We can not really rename set elements in GAMS. However we can create a new parameter, a mapping set and use a sum statement to map between sets:
set
 i 'observations' /i1*i50/
 s 'scenarios' /scen1*scen3/
 i2 'observations as number' /1*50/
 map(i2,i) '1-1 mapping set'
;
map(i2,i)$(ord(i2)=ord(i)) = yes;


parameter results(s,i);
results('scen1',i) = normal(0,1);
results('scen2',i) = normal(-1+4*ord(i)/card(i),0.4);
results('scen3',i) = uniform(4,5);


parameter results2(s,i2);
results2(s,i2) = sum(map(i2,i),results(s,i));


Now we can export the parameter results2 instead of results.
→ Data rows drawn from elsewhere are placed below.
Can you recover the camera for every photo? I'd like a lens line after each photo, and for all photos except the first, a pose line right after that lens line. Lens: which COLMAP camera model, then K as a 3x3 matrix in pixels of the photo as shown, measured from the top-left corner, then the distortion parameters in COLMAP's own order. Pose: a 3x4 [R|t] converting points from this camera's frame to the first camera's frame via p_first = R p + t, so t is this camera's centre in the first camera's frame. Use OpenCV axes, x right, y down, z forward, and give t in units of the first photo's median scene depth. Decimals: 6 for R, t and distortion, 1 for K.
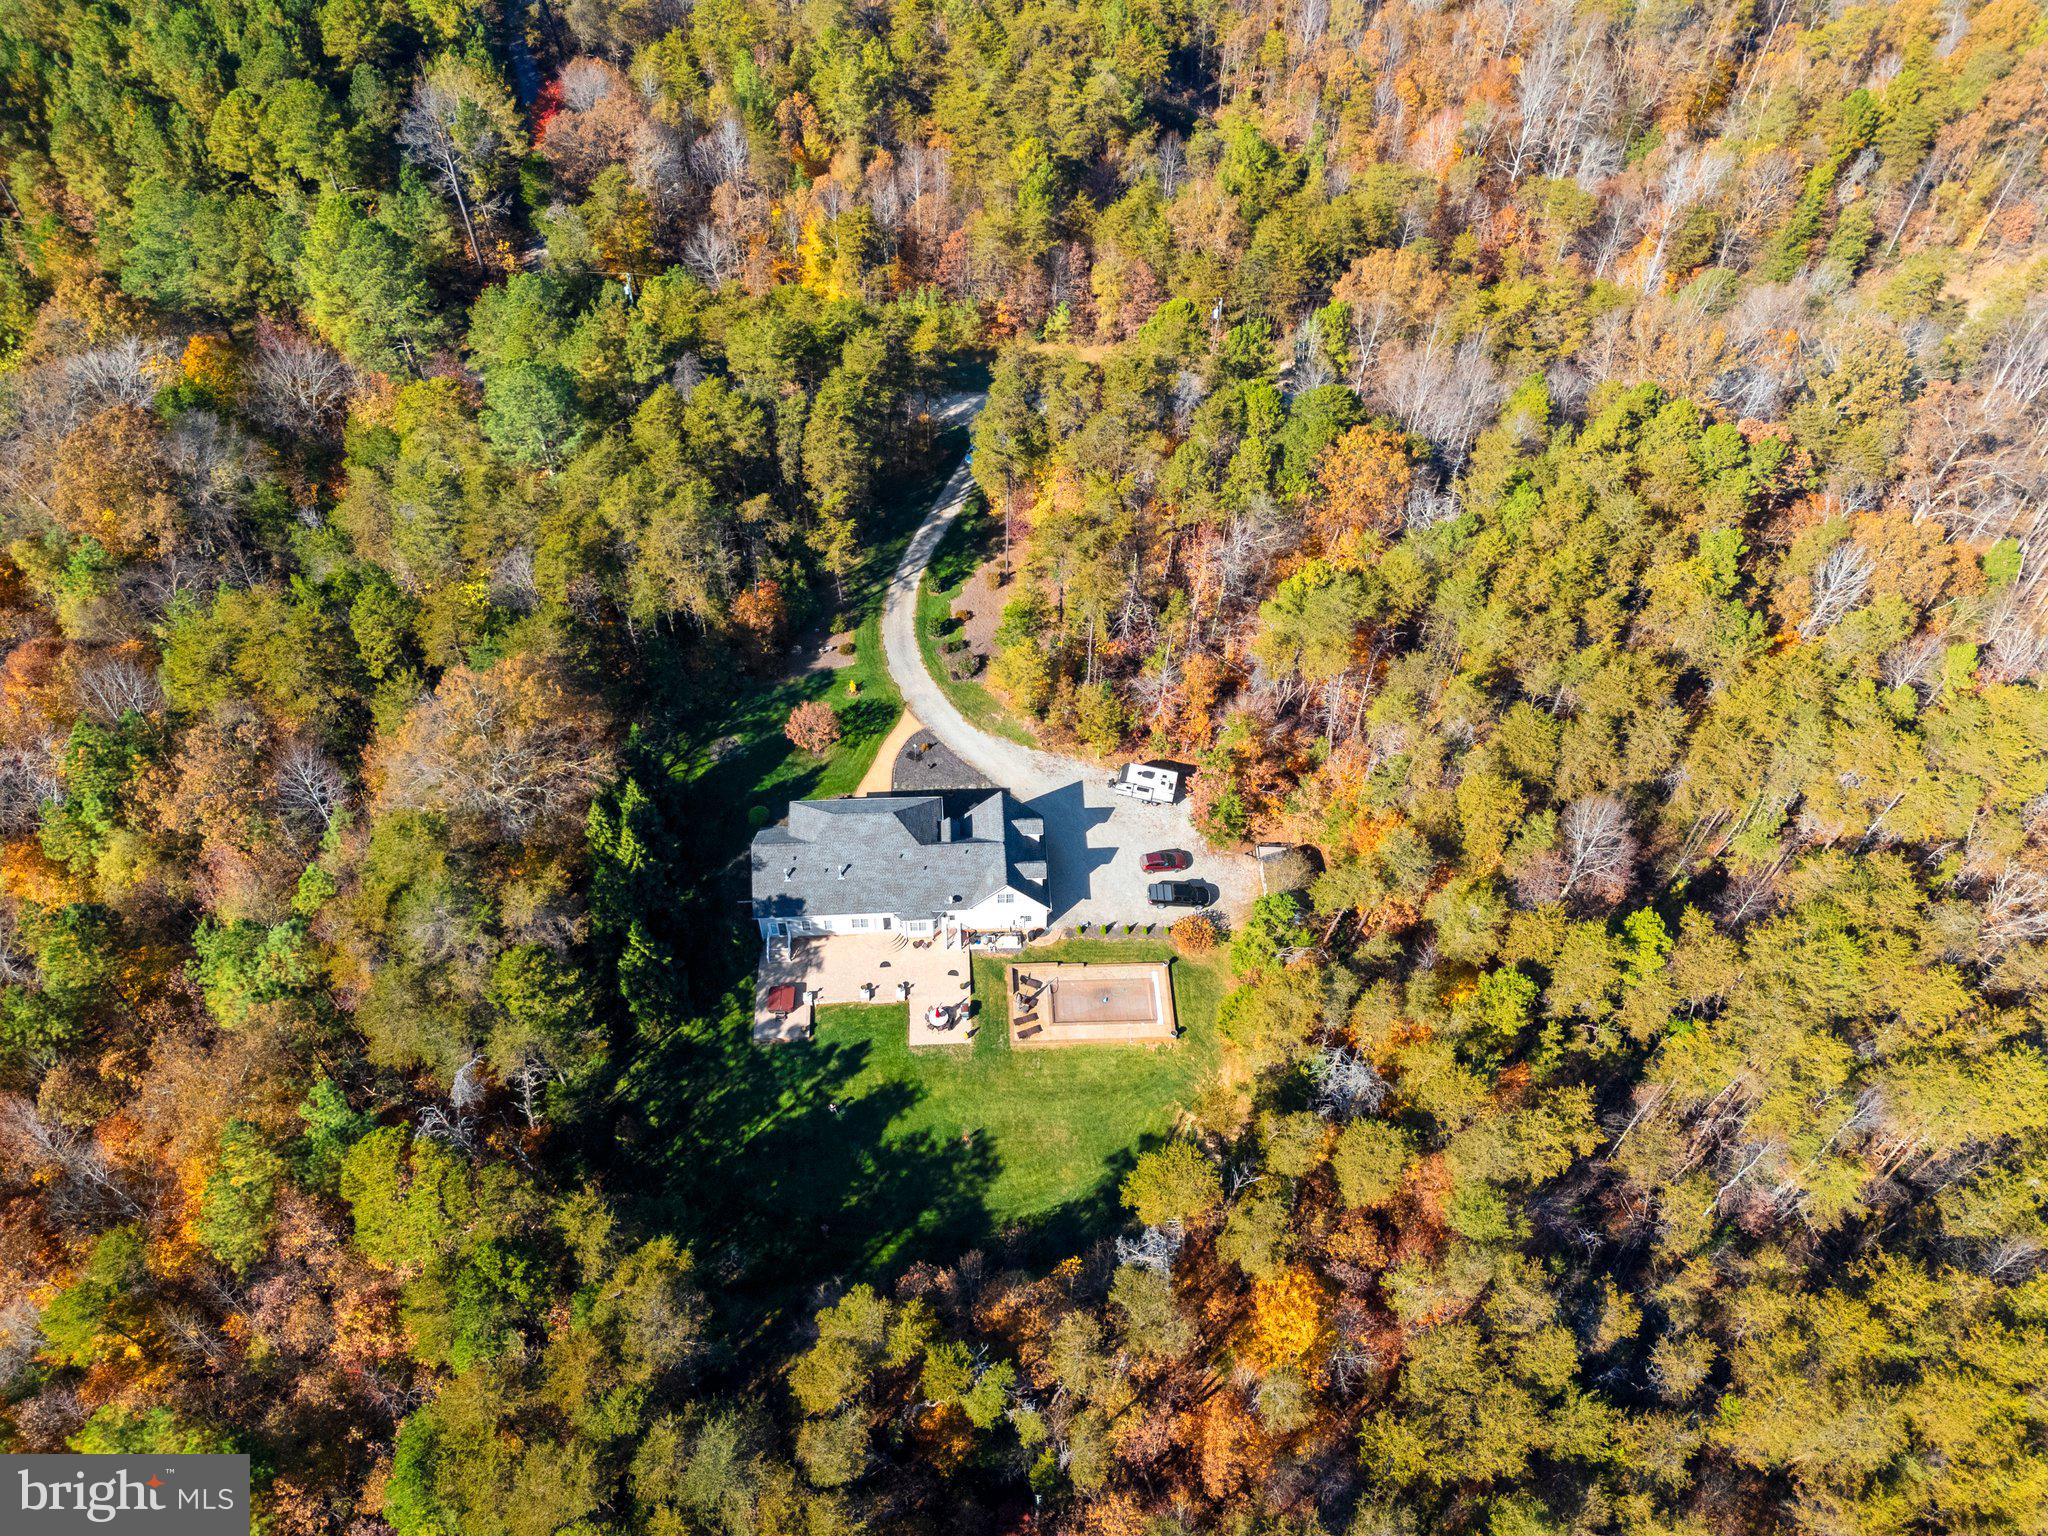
lens RADIAL K [[1514.2, 0, 1036.2], [0, 1514.2, 757.2], [0, 0, 1]] dist [0.033594, 0.000542]
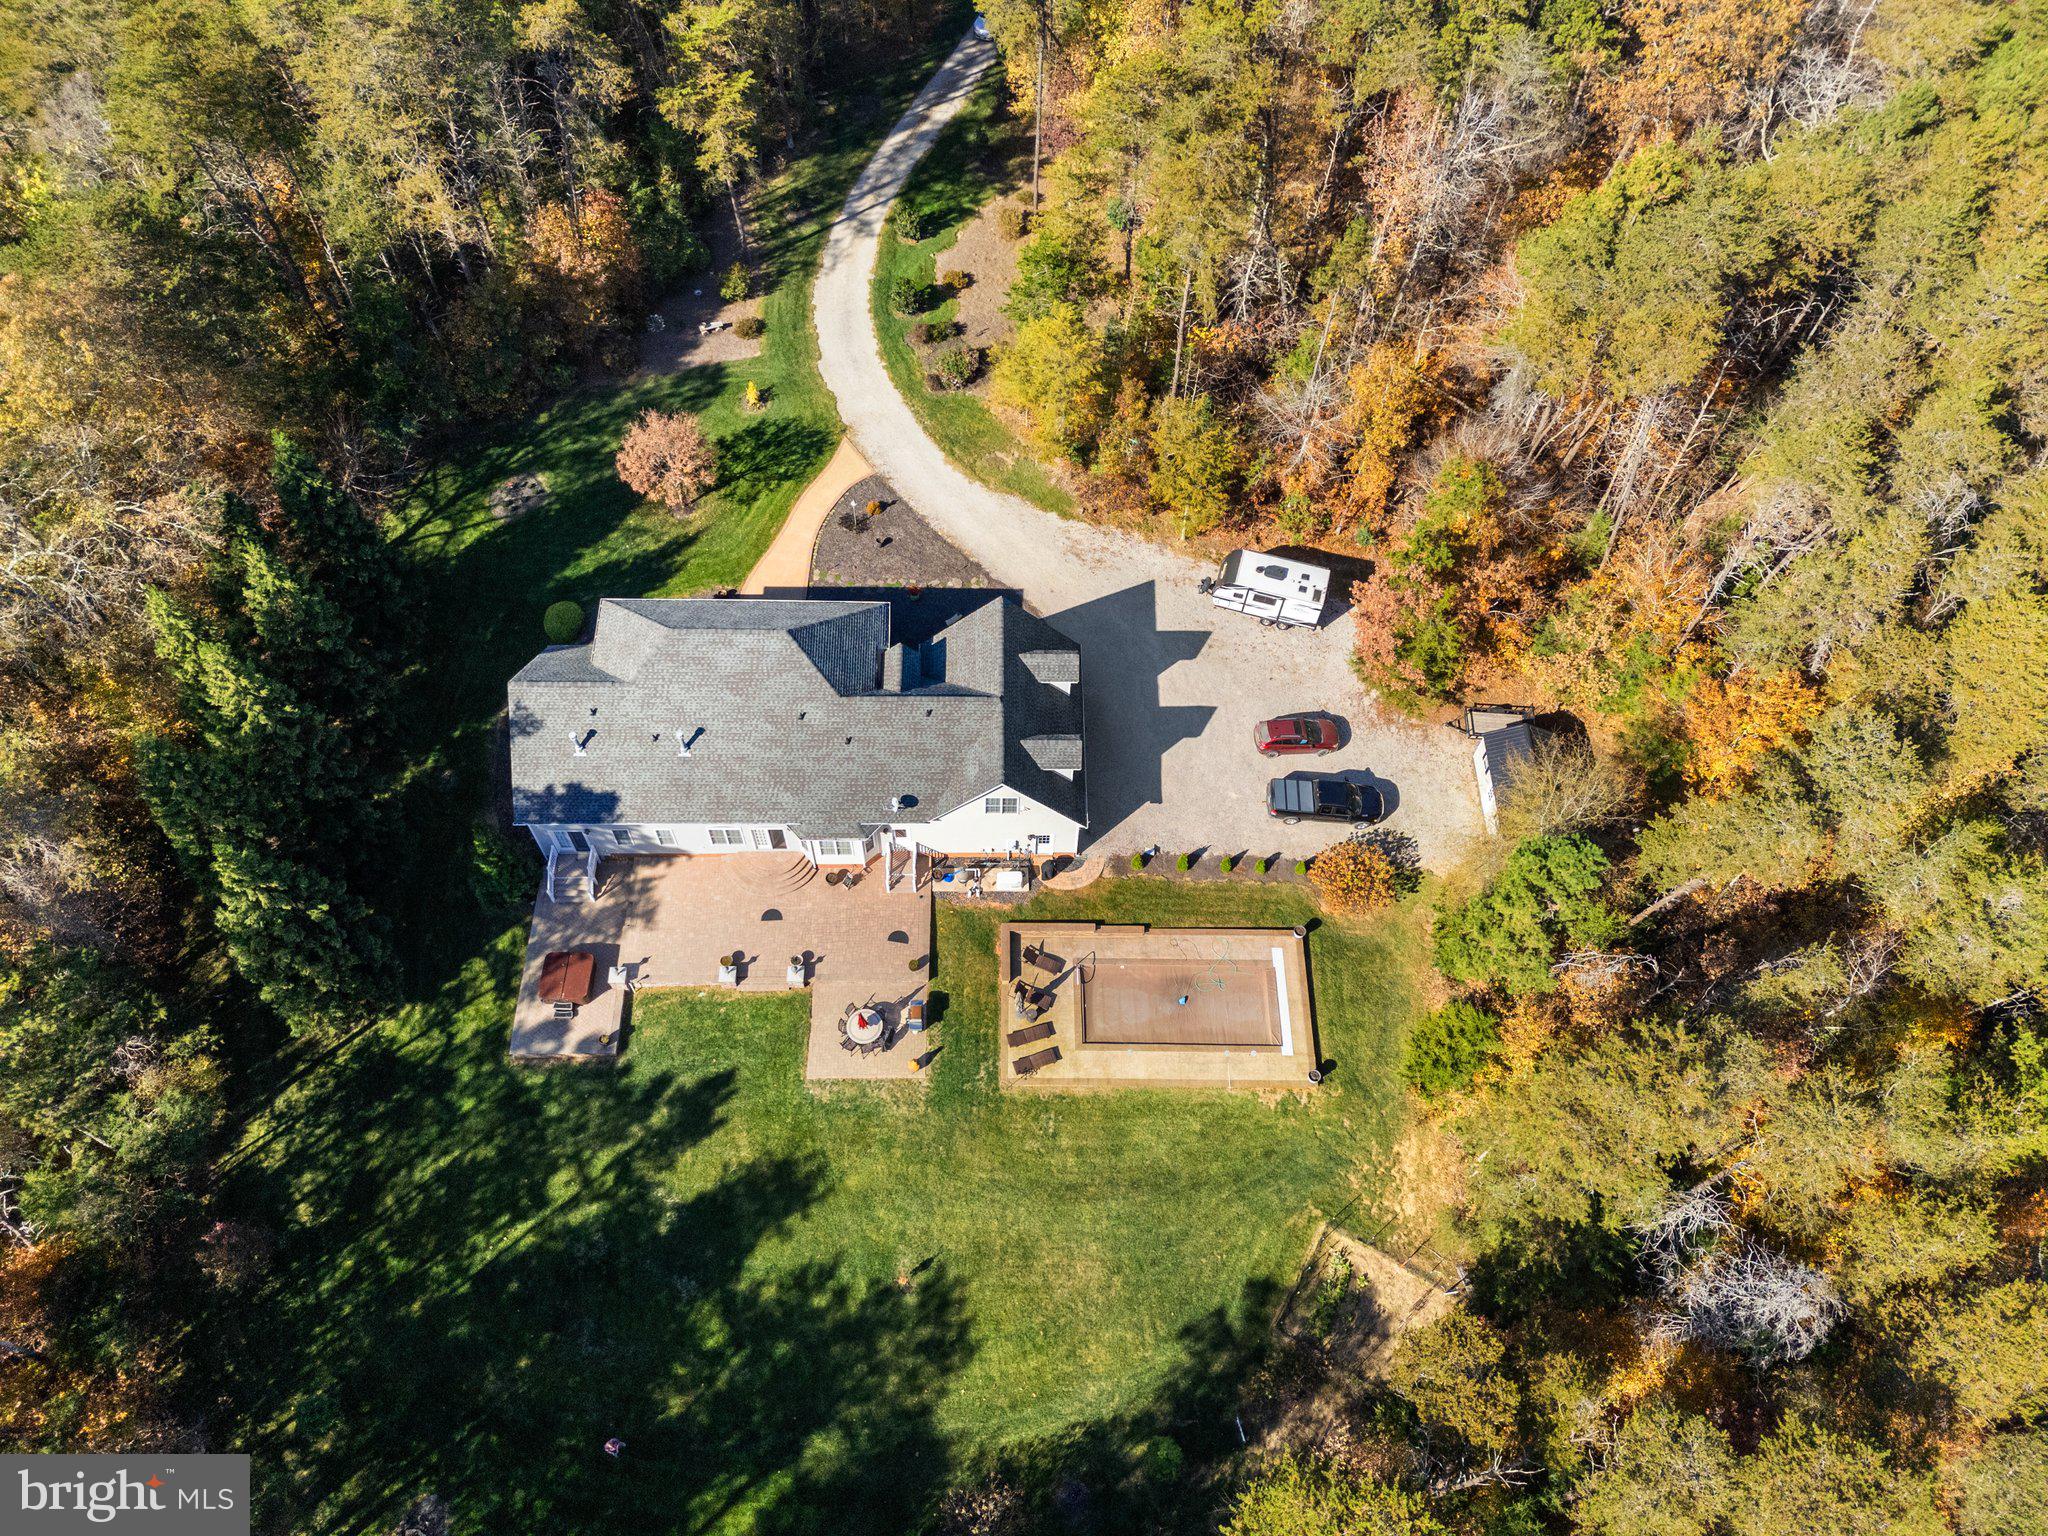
lens RADIAL K [[1501.8, 0, 1026.7], [0, 1501.8, 763.8], [0, 0, 1]] dist [0.068400, -0.058472]
pose [[0.998814, 0.039835, -0.028003, 0.002357], [-0.035193, 0.988026, 0.150220, 0.001277], [0.033652, -0.149056, 0.988256, 0.461765]]
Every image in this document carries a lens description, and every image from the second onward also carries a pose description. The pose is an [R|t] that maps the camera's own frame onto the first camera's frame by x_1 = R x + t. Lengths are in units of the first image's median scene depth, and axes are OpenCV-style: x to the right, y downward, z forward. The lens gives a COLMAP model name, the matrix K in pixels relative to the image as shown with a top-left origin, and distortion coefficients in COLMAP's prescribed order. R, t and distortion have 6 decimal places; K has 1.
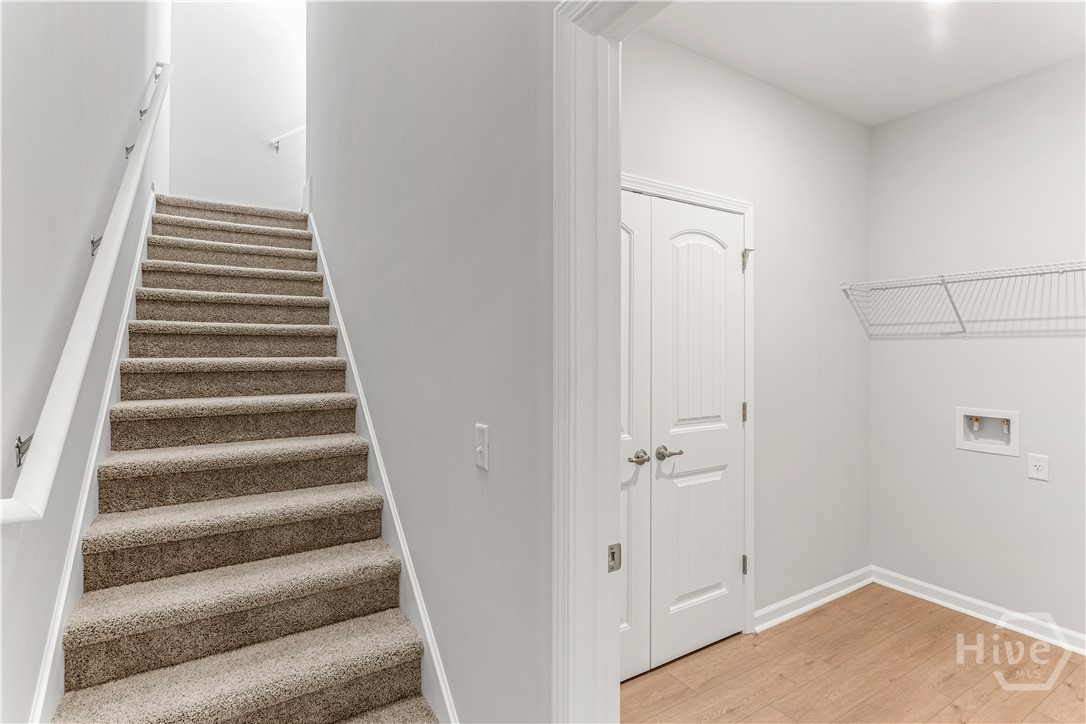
lens RADIAL K [[522.3, 0, 526.1], [0, 522.3, 342.1], [0, 0, 1]] dist [-0.007790, 0.002588]
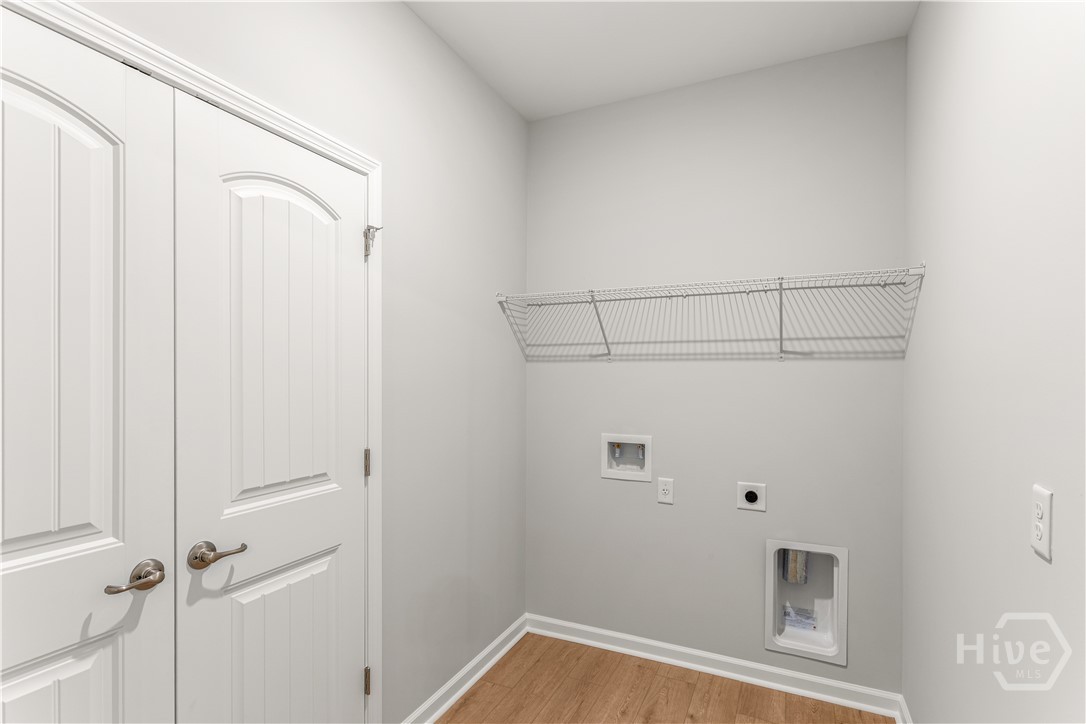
lens RADIAL K [[522.3, 0, 543.8], [0, 522.3, 363.1], [0, 0, 1]] dist [-0.007790, 0.002588]
pose [[0.828129, 0.011515, 0.560419, 0.217241], [-0.009307, 0.999934, -0.006793, 0.004292], [-0.560460, 0.000410, 0.828182, 0.287052]]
Note that index i2 will still be a string when it arrives in R. The type casting to a numeric type has to be done in R or in SQL (see next sections how this can be done).


Conversion in R

The conversion to a numeric type can be done in R in just one line

df$i <- as.numeric(substring(df$i,2))
Now things look better:


Conversion in SQL

We can also perform the conversion in SQL while reading the data from the SQLite database file:


select s,
      cast(substr(i,2) as numeric) as i,
      value
from results


Scripting

This whole thing can be easily scripted in GAMS.